**Problem to solve**
Give again the line that contains "This item was", plus every line after it to the end of the records, unchanged.

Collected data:

================

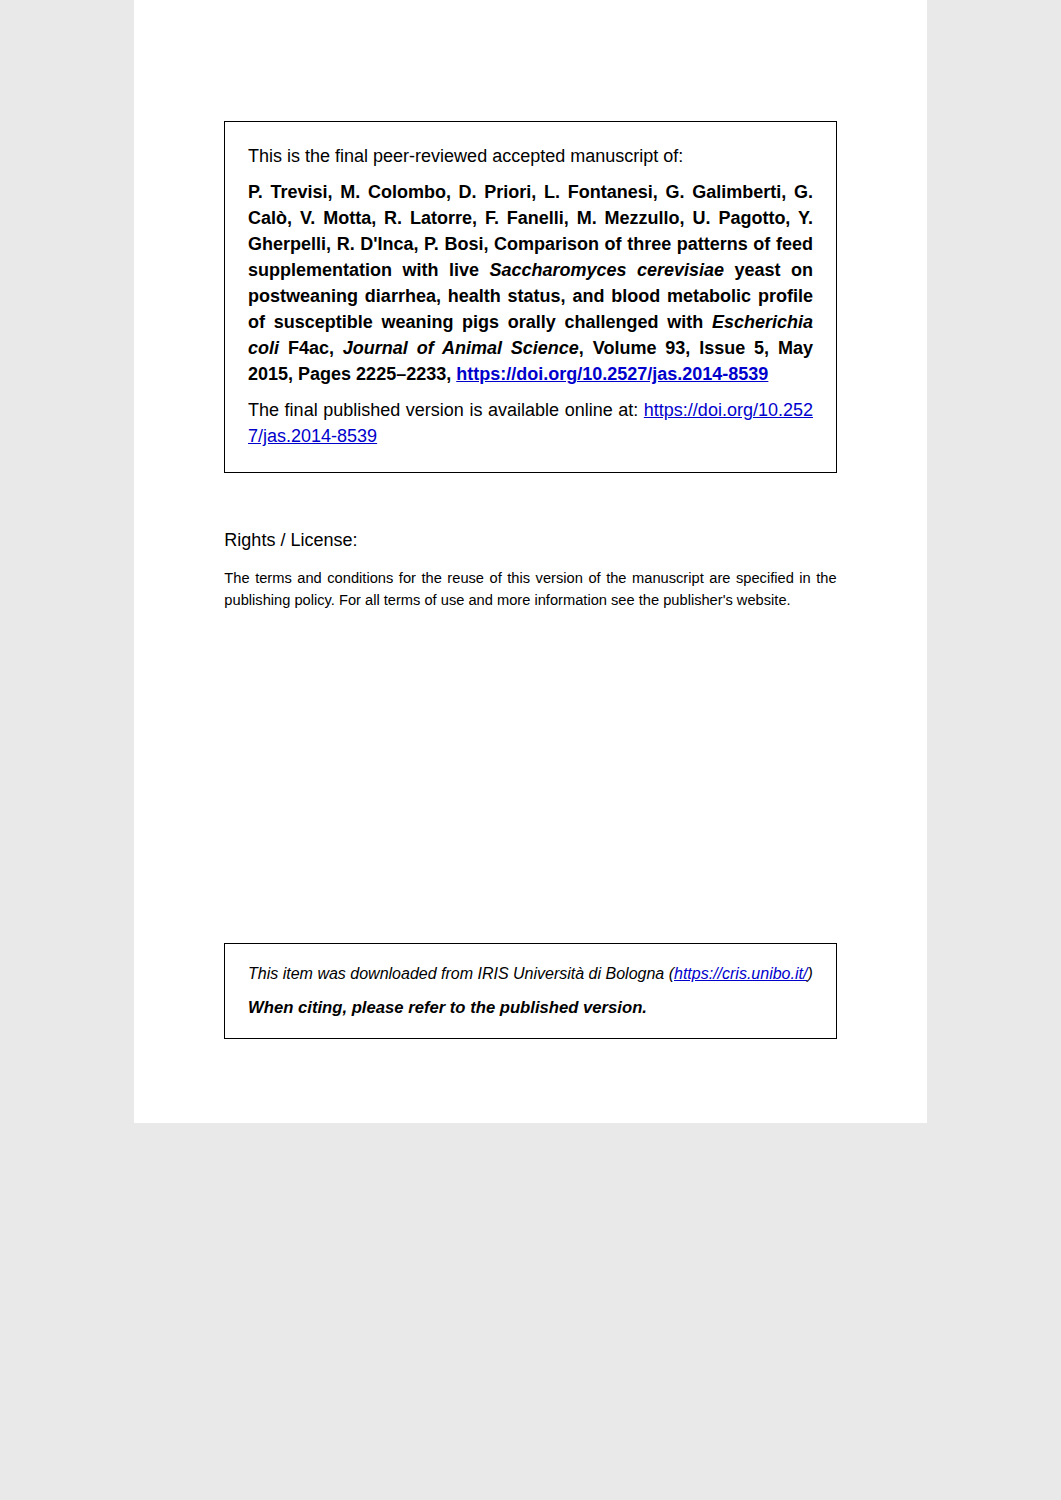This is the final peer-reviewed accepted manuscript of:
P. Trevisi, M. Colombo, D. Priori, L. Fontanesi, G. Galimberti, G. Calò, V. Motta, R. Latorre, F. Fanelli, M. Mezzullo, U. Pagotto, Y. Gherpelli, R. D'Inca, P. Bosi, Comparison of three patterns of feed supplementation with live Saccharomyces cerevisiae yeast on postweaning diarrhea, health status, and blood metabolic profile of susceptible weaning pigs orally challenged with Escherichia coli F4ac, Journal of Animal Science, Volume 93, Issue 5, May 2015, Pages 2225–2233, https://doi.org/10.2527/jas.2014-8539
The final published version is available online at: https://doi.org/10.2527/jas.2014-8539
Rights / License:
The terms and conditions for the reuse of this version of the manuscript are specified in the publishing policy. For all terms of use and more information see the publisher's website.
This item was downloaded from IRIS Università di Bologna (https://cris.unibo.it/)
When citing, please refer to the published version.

================

**Exercise response**
This item was downloaded from IRIS Università di Bologna (https://cris.unibo.it/)
When citing, please refer to the published version.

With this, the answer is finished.